Philosophen und Physiker interessieren sich beide für die Vergangenheit - wenn auch aus unterschiedlichen Motiven. Wir wissen, dass jede Aktion eine Reaktion hervorruft und das jedes Vorkommnis eine Reihe nachfolgender Ereignisse nach sich zieht. Stellen Sie sich das mal vor: unzählige Geschehnisse und Taten, die dem jetzigen Augenblick vorangingen. Jede noch so kleine Veränderung in einem der vergangenen Ereignisse würde ein anderes Jetzt bedeuten. Vereinfacht ausgedrückt bedeutet das, dass die Gegenwart - was ich tue und mir genau jetzt widerfährt - die Summe aller meiner bisherigen Taten und was mir bis jetzt passierte darstellt.
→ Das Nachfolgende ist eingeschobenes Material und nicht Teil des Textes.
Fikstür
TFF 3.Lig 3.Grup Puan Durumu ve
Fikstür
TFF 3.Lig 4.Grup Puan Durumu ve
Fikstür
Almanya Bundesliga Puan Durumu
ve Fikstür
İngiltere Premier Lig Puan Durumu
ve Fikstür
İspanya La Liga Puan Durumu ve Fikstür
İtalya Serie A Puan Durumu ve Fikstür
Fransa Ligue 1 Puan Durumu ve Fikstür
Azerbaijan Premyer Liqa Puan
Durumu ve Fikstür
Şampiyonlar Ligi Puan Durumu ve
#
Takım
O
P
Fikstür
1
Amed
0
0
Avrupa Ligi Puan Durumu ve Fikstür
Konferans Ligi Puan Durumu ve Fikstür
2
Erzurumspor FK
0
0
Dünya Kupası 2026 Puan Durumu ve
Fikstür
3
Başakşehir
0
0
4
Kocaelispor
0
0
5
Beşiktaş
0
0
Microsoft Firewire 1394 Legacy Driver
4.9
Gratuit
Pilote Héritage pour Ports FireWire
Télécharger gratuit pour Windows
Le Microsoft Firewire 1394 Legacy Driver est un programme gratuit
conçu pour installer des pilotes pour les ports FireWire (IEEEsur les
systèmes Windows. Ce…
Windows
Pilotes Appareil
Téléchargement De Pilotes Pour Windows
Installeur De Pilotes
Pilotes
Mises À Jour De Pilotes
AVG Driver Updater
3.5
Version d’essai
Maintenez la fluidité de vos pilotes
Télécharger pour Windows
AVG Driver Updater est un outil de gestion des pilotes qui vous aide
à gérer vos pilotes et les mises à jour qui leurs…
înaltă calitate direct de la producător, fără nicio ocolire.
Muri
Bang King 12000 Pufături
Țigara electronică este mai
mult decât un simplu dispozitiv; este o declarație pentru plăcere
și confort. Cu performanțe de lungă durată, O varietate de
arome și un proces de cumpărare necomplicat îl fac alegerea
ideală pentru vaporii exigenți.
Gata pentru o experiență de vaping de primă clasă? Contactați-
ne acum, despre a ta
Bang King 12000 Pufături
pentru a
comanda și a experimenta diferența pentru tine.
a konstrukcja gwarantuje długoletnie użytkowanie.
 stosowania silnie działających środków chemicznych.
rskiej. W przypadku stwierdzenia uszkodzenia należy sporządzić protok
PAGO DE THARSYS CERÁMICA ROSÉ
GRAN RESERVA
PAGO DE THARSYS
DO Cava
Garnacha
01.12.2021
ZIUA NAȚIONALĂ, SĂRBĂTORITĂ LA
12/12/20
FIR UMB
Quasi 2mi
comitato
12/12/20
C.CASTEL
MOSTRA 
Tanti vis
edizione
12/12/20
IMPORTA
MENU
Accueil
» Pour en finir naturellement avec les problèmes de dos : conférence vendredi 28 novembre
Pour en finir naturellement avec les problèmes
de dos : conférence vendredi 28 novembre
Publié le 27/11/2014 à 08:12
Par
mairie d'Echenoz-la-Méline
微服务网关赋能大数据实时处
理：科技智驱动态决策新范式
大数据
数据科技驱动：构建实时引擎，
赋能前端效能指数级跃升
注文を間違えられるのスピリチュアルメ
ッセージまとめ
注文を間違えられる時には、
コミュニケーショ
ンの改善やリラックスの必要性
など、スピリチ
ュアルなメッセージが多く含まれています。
Philosophen interessiert das, weil der denkende Mensch sich als Schöpfung mit einer Wahl betrachtet. Physiker haben damit ein Problem, weil ihre Mikroskope und Partikelbeschleuniger auf ein Zufallsuniversum schließen lassen. Und der Rest von uns wacht jeden Morgen zu einem neuen Tag auf, fühlt aber schon sehr bald das bekannte Gewicht des Gestrigen, das uns in die Bahnen der Gewohnheiten und Notwendigkeiten drängt. Nichtsdestotrotz glauben wir daran, die Kontrolle zu haben; dass wir mit einer bestimmten Menge entschlossenem Aufwands uns befreien können und werden.
Der jüdische Kalender hat acht Tage im Jahr für den Glauben daran reserviert. Die acht Tage von Pessach, "unsere Zeit der Freiheit" verkörpern die Überzeugung, dass wir in einem bestimmten Moment die Kraft haben, uns - in den Worten der Haggada - "von der Sklaverei in die Freiheit, von der Trauer in die Freude, vom Bedauern in die Festlichkeit, von der Dunkelheit ins große Licht und von der Knechtschaft in die Erlösung" zu begeben.
Folglich bestimmten die großen Weisen, dass der Exodus aus Ägypten in jeder Generation unserer Geschichte und an jedem Tag unserer Leben stattfinden soll. Denn was sonst ist der Exodus, wenn nicht die Kraft eines Volkes, die Vergangenheit hinter sich zu lassen, sich von den Umständen zu befreien und ein neues Selbst aus dem Leib gebären, aus dem es stammt?
Darin liegt die tiefere Bedeutung des Namens des Festes. Allgemeinhin als Pascha übersetzt, so bedeutet das hebräische Wort "Pessach" wörtlich "herüberspringen".
"Gehen" oder "Laufen" impliziert einen Ortswechsel, daher ist dies eine Veränderung, die von der ursprünglichen Position abhängt und von ihr vorggeben wird. Ein Fuß verlässt den Boden, aber der andere bleibt dort verwurelt, um den Vorwärtsdrang sicherzustellen. Die Bewegung kann groß oder klein, langsam oder schnell sein - aber in allen Fällen hängt jeder Schritt vom vorherigen ab.
Ein Sprung jedoch, bei dem beide Füße den Boden verlassen, bedingt einen Bruch mit der Vergangenheit - eher ein Quantensprung als ein stufenweiser Schritt; mehr Geburt als Reifung.
Dennoch ist der Sprung nicht darin begründet, den Himmel zu erreichen und dort zu verweilen. Sollten Sie das versuchen, so haben Sie die gesamte Idee nicht erkannt. Sie liegt darin, auf den Boden zurück zu kehren; nicht ein, zwei oder mehrere Schritte voraus, aber als andere Person wieder anzukommen als die, die sich hinhockte, um zu springen. Nicht um als Gefangener in seine Vergangenheit zurück zu kehren, sondern als Meister, der sie übersteigt, um sie von oben zu benutzen und aus ihr seine höheren Enden zu formen, von denen aus er seine Reise fortsetzt. Bis zum nächsten Sprung.